For a long time nobody spoke—they were too busy listening to the weird meanings of the fog horns and wondering how they could have escaped a collision so long. For a while Paul had kept the engine running in the hope that he might be able to keep to his course and eventually get to Lighthouse Island. But he had decided that this only made a collision more likely, and so had shut it off.
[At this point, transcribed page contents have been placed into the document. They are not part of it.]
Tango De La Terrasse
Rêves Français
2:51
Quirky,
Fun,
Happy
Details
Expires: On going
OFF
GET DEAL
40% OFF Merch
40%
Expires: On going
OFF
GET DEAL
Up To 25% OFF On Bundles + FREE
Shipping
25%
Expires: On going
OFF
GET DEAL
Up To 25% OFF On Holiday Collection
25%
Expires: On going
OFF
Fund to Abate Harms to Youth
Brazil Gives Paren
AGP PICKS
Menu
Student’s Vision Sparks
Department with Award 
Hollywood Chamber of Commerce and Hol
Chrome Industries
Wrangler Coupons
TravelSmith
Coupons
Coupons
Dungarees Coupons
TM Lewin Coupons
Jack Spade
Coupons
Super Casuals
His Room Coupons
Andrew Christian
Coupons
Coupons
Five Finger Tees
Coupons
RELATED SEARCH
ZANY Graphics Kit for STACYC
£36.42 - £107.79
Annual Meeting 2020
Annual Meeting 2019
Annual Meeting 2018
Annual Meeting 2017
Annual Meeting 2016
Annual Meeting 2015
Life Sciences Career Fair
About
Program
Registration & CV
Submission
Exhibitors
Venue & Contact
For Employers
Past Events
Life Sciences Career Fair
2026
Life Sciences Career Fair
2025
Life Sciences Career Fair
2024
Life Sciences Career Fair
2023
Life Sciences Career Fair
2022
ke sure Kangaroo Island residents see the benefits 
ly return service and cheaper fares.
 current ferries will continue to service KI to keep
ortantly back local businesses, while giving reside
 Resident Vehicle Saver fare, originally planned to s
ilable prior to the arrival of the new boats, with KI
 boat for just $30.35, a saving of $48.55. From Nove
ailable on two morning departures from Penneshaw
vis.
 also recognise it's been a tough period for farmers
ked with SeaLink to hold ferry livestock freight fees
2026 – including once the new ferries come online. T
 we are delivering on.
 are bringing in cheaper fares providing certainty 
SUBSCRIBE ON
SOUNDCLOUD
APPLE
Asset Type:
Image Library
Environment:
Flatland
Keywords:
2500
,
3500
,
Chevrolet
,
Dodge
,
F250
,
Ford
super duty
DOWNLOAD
And now they had been floating for what seemed hours to the miserable boys and girls.
It was Connie who finally broke the silence.
“Oh, dear,” she said, apropos of nothing at all, “now I suppose we’ll have to die and never solve our mystery after all.” She sighed plaintively, and the girls had a wild desire to shout with laughter and cry at the same time.
“Goodness,” said Laura hysterically, “if we’ve got to die who cares about mysteries anyway?”
The boys, who had been peering ahead into the heavy unfriendly fog, looked at the girls in surprise.
“What do you mean—mystery?” Ferd asked.
Before the girls could answer a sharp cry from Paul jerked their eyes back to him.
“Look!” he cried, one hand on the wheel and the other pointing excitedly before them to a dark something which loomed suddenly out of the mist. “There! To starboard. We’ll bump it sure!”